After the slightly chilly Australian Grand Prix, Formula 1 embraced the sunshine/heat – and occasional huge downpour – that so typifies the race weekend in Malaysia.
Rather than being a back-to-back as in recent years, there had been a two-week gap between Melbourne and Sepang this time around.
That meant much of the F1 community had stayed out in the region – catching some sunshine and recharging the batteries after a pretty frantic build-up to the season.
Sepang itself has become one of the favourites of the calendar, with the paddock one of the more social of the season – especially in the evenings when the temperatures drop. On Friday night, there were no end of F1's top brass eating their dinners al fresco.

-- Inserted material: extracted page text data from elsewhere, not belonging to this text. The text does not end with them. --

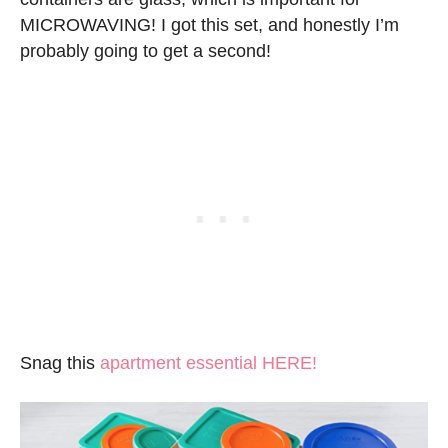
MICROWAVING! I got this set, and honestly I’m
probably going to get a second!
Snag this
apartment essential HERE!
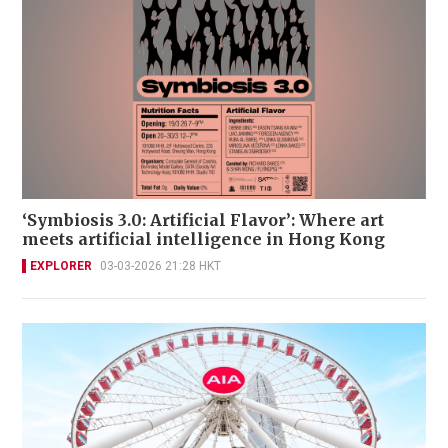
‘Symbiosis 3.0: Artificial Flavor’: Where art
meets artificial intelligence in Hong Kong
EXPLORER
03-03-2026 21:28 HKT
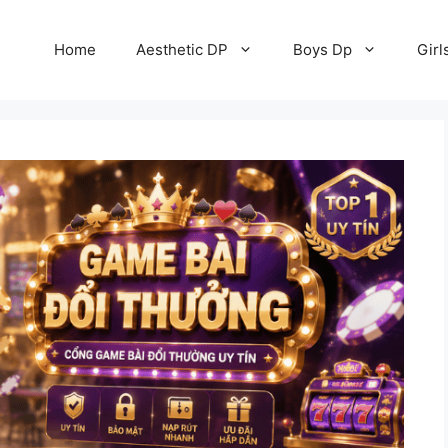
Home
Aesthetic DP
Boys Dp
Girl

And after more than ten years of F1, Sepang has become home to more than just racing teams.
In the Williams garage on Friday, a huge spider was spotted – with team members too scared to get too near to it – while outside the media centre the sound of birdsong could be heard.

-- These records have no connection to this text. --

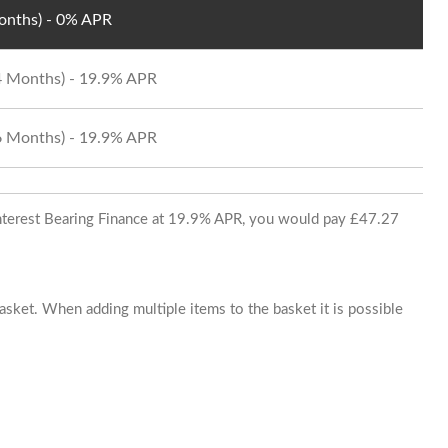
Months) - 0% APR
24 Months) - 19.9% APR
36 Months) - 19.9% APR
 Interest Bearing Finance at 19.9% APR, you would pay £47.27
basket. When adding multiple items to the basket it is possible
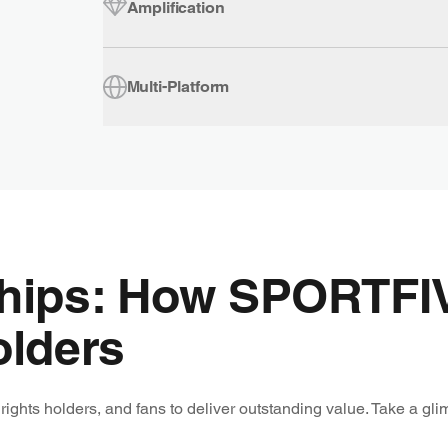
Amplification
Multi-Platform
ships: How SPORTFI
olders
ghts holders, and fans to deliver outstanding value. Take a gli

Some starlings had built a nest high in the piping, and were bringing up their chicks in one of the noisiest places in Malaysia.
They say only mad dogs and Englishmen go out in the midday sun, but in Malaysia Jarno Trulli joined that gang when he was spotted doing some high-speed lappage of the Sepang circuit during the build-up to the event.
Trulli had swapped his normal four wheels for two, as he embarked on a two-hour ride on a racing cycle as a nice steady warm-up to get used to the conditions.
But if you think the two-hour ride was impressive, it was nothing compared to what he had undertaken in the week after the Australian Grand Prix.
"I came here just after the Australian race, and I went cycling with a pro team. They took me up to the mountains – we did Fraser Hills one day and the Cameron Highlands the next. Both days were hard – 40km of climbing. I did manage pretty well though!"
Trulli did better than pretty well, though – he managed to race ahead and leave many of the professional riders behind.
Yet despite his obvious speed, fitness and love of cycling, Trulli thinks he could never have been good enough to become professional at it.
"No, I wasn't fast enough. When you get to the top of any profession it is a different story, honestly. I am getting better, and have spent time in the winter going cycling with professional riders in Italy – and they are very good! Believe me!"
Trulli was not the only man getting some laps of the track under his belt – as the Formula 1 running community was finally able to get into its stride in Malaysia.
With news of the UBS charity initiative spreading, as the F1 partner is donating $50 to the Make-A-Wish Foundation for each lap run in 2011, more than 40 people managed to do their bit.
So far the charity running has raised more than $3000 and plans are underway for a group run at next weekend's Chinese Grand Prix – taking place 15 minutes after parc ferme is in operation on Saturday night.
Full details of that run, and for anyone wishing to do their bit for charity, can be found at www.runthattrack.info.
It used to be the case that attending a Formula 1 race meant running the risk of missing some of the track action if you could not get near a big television screen.
That all changed a few years ago when Kangaroo TV did a tie-up with Formula 1 to provide their handheld televisions for fans at races around the world.
It has a new look for 2011, with the company being relaunched as 'Fanvision' and having totally revamped the handsets.
The beautiful new 'Fanvision G3' has quickly become one of the must-have items in the paddock, with a much bigger widescreen display, and better interface and controls making it a big hit with the media and teams.
There are also a host of new features – including a track map to show the positioning of cars, and nine video channels – which can include up to eight onboard streams.
Fanvision sets can now be purchased outright for use at every F1 race, or can be hired for individual race weekends. More details can be found at: http://f1.fanvision.com/
With Red Bull Racing competing under the racing licence from the country of its parent energy drink company, it has become commonplace over the past few seasons to get used to the Austrian national anthem.
However, Sunday at Malaysia marked something quite new – with the 'Bundeshymne' getting played twice over the course of the day.
For shortly before the Malaysian Grand Prix kicked off, a young Austrian called Lucas Auer triumphed in the new JK Racing Asia Series race.
The Austrian national anthem offered a little clue as to why Auer's success was interesting – because the 16-year-old is the nephew of Gerhard Berger.
He is the son of Berger's sister Claudia, who runs a transport company in Kufstein in the Tyrol – not far from Berger's own family business.
"I am an apprentice in the administration," said Auer, who took the advice of his famous racing uncle and moved up to cars this year. "I've raced in karts for eight years and won two junior championships in Germany and one KF3 title.
"My mum is my only sponsor. And my uncle is giving any advice I need. He told me a lot of things in my karting years and I always learn from him. Now he decides where I will race and for which team."
But don't think that success and a famous family mean that Auer is ready to take things easy.
"After getting back home on Tuesday night, I will have to be in the office on Wednesday," he smiled.